Scanning for supernovae

Yes you read that right. The plural of supernova is supernovae. I am obsessive about grammar. By the way, the plural of index is indices, not indexes. Anyway, supernovae are stocks that are up an insane amount, over 100% in a couple days; Tim Sykes originated the term. The supernova du jour is GGC, which I am now looking to short aggressively on the right price action (what do I mean by the right price action? Buy Sykes’ excellent DVD

I am a happy user of Stockfetcher.com. Here is the code I use to scan for supernovae.

show stocks where close gained more than 99 percent over the last 5 days
and price is between .25 and 15
average day range is above 8
and volume is greater than 500000

set{ DayChg1 , close – close 5 days ago }
set{ DayChg2 , DayChg1 / close 5 days ago }
Set{ 5DayPctGain, DayChg2 * 100}
add column 5DayPctGain
and sort column 5 descending
Set{5DaysAgoPrice, close 5 days ago}
and add column 5DaysAgoPrice

Looking for my watchlist? This is it. GGC is the stock I’ll be watching tomorrow. WUHN is also almost a supernova but I couldn’t find shares to short. AIG may be interesting, along with other finance plays, but I don’t like trading finance stocks. CMLS also on watch, more likely a good buy tomorrow than a short. I probably won’t play it.

Disclosure: No positions. I am a customer of Stockfetcher.com, subscribing to their cheapest package. I have no other relationship with them. I have a disclosure policy.

15 thoughts on “Scanning for supernovae”

  1. Howdy sir. You said that you don’t like trading finance stocks. Is there any particular reason(s) why? I’m a beginner at this game so I’d be interested to read what you have to say about them. Thanks.

  2. Cool…I’ve got a similar filter that I use to find these types of short setups…..I like to look for stocks 80%+ off the 5-day low, and 15%+ above the upper bollinger band. Here’s my filter:

    set{fivedaylow, Low 5 day low}
    set{a1, Close / fivedaylow }
    set{a2, a1*100}
    set{percentincrease, a2 – 100}

    add column percentincrease

    set{b1, upper bollinger band(20,2)}
    set{b2, close / b1}
    set{b3, b2 * 100}
    set{percaboveubb, b3 – 100}

    percaboveubb greater than 14
    and volume above 100000
    and close above 0.5
    and percentincrease above 79

    add column percaboveubb

    sort by column 5 descending

  3. Yngvai – thanks! Of course there is no one ‘right’ scan; I have other scans I use to find potential shorts that aren’t true supernovae.

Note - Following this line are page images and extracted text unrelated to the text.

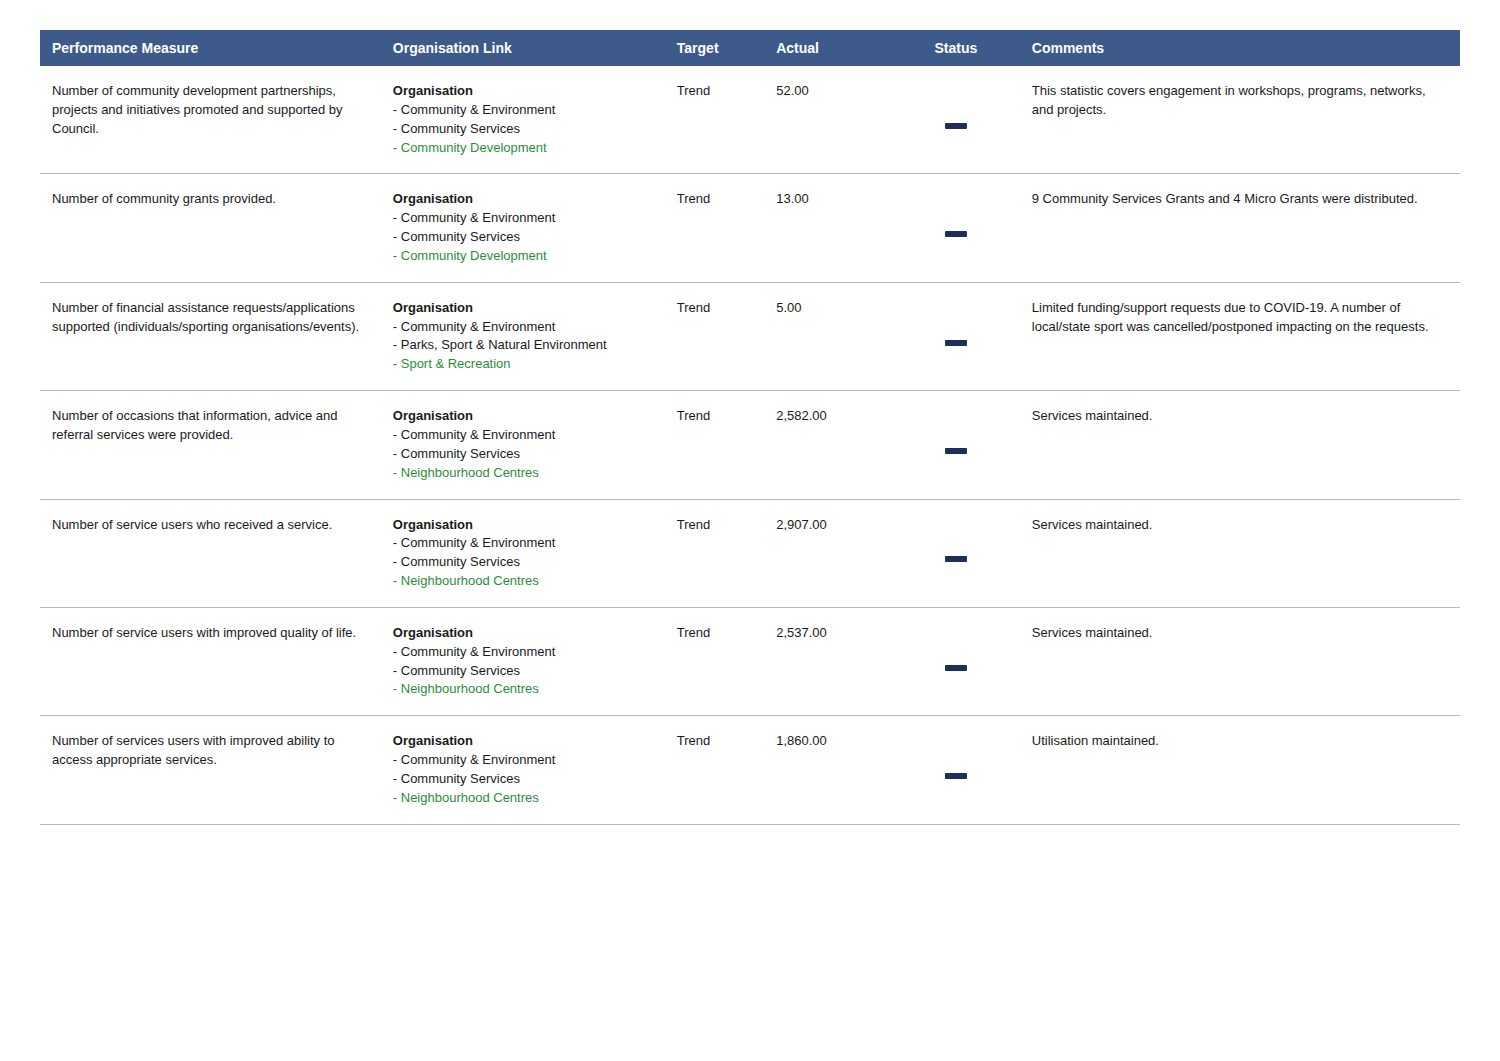| Performance Measure | Organisation Link | Target | Actual | Status | Comments |
| --- | --- | --- | --- | --- | --- |
| Number of community development partnerships, projects and initiatives promoted and supported by Council. | Organisation - Community & Environment - Community Services - Community Development | Trend | 52.00 | | This statistic covers engagement in workshops, programs, networks, and projects. |
| Number of community grants provided. | Organisation - Community & Environment - Community Services - Community Development | Trend | 13.00 | | 9 Community Services Grants and 4 Micro Grants were distributed. |
| Number of financial assistance requests/applications supported (individuals/sporting organisations/events). | Organisation - Community & Environment - Parks, Sport & Natural Environment - Sport & Recreation | Trend | 5.00 | | Limited funding/support requests due to COVID-19. A number of local/state sport was cancelled/postponed impacting on the requests. |
| Number of occasions that information, advice and referral services were provided. | Organisation - Community & Environment - Community Services - Neighbourhood Centres | Trend | 2,582.00 | | Services maintained. |
| Number of service users who received a service. | Organisation - Community & Environment - Community Services - Neighbourhood Centres | Trend | 2,907.00 | | Services maintained. |
| Number of service users with improved quality of life. | Organisation - Community & Environment - Community Services - Neighbourhood Centres | Trend | 2,537.00 | | Services maintained. |
| Number of services users with improved ability to access appropriate services. | Organisation - Community & Environment - Community Services - Neighbourhood Centres | Trend | 1,860.00 | | Utilisation maintained. |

    Ross – As Tim Sykes likes to say, he makes money by trading stocks up on hype and manipulation. Finance stocks have plenty of smart traders (hedge funds) trading them. I like to trade against dumb individuals, not smart pro traders.

    Shawn – I don’t think CMLS is a good buy. But one big up day on huge volume is often followed by another. So odds favor that it goes up today.

  4. I have a funny feeling you killed GGC this morning.

    By the way your back to # 1 on the Fool, I know you don’t pay much attention to that anymore but I thought to let you know.

    My TYP has paid off but I’m still holding because I think more downside is to come, but I will not hold overnight.

    AIG has flew up.

  5. Hi Michael,
    Can you please explain your code logic? When I typed up this filter on stock fetcher to experiment it shows stocks with low volume. Please help me understand if am missing anything. Also, do I need to have a subscription to even experiment this code on their site?
    Thanks,
    Vidya

  6. Hi Michael,
    Do you have the scan(supernovae) setup on Thinkorswim by any chance? I highly appreciate your help.